In particular, three points stand out.
- Reinterpreting the cause of adversarial examples: Adversarial examples are not the model being fooled by meaningless noise; they can occur precisely because the model has learned genuinely useful non-robust features.
- Explaining the relationship between accuracy and robustness: Non-robust features help standard accuracy. Therefore, removing them or relying on them less can raise robust accuracy but may lower standard accuracy.
- Connecting interpretability and robustness: If the model uses non-robust features that are invisible to humans, post-hoc explanations dressed up to look human-friendly may not be faithful explanations. To improve interpretability, the choice of features the model uses must be controlled during training itself.
Limitations
It is not the case, however, that this paper accounts for every adversarial example purely via non-robust features. The authors themselves show that non-robust features are an important cause of adversarial vulnerability but do not rule out other possible causes.
In addition, robust and non-robust features are not directly observed; they are separated indirectly through the representations used by robust and standard models. Therefore, while the experiments provide very strong evidence, it is hard to claim that every feature in a real-world dataset has been fully decomposed.
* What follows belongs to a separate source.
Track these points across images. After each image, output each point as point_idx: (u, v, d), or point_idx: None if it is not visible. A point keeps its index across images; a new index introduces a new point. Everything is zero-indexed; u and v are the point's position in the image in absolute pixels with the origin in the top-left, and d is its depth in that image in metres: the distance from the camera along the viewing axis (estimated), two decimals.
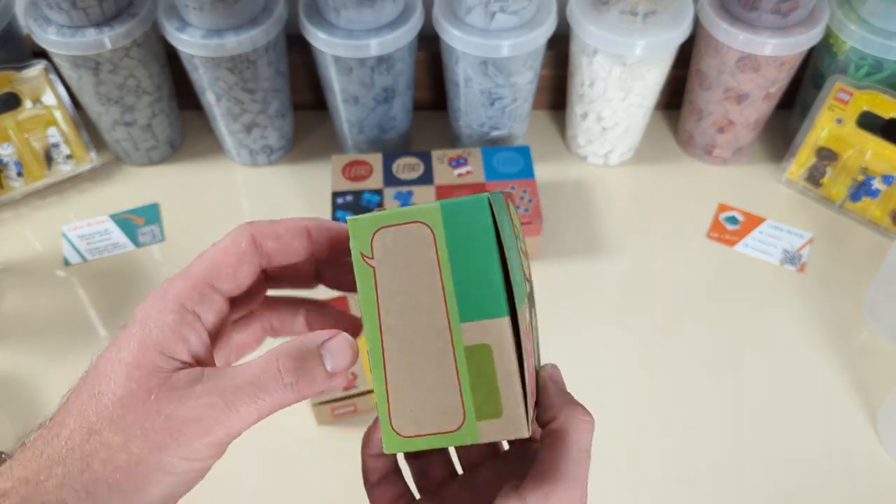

Finally, the very notion of “robust” depends on a human-defined perturbation set. For instance, a model that is robust under the \(L_2\) criterion is not necessarily robust to every realistic transformation. Robustness must therefore always be defined with respect to some threat model.
Conclusion
This paper changes the way we view adversarial examples. They had often been understood as a strange malfunction of the model — that is, as bugs. This paper argues that adversarial examples may instead be the result of features the model has actually learned.
The paper’s core message can be summarized in the following three points.
- Non-robust features really exist: Standard image datasets contain subtle features that are barely visible to humans yet helpful for predicting labels.
- Models learn them in pursuit of accuracy: Standard training does not distinguish between robust and non-robust features; it uses any feature that helps accuracy.
- Adversarial attacks manipulate these features: Adversarial perturbations are not meaningless noise but can be understood as flipping the non-robust features the model uses in the opposite direction.
In conclusion, the greatest significance of this work is that it reframes adversarial robustness not as a mere question of defense techniques but as a question of which features we should make our models learn.
Deep learning models do not get fooled because they are stupid. If anything, they exploit the predictive signals in the data too aggressively. The problem is that some of those signals are invisible to humans and highly susceptible to small perturbations.
To build models that are both robust and interpretable, then, it is not enough to bolt on defenses or explanation tools after training. From the very start, training must incorporate appropriate priors and constraints so that the model learns to rely on stable features that humans regard as meaningful.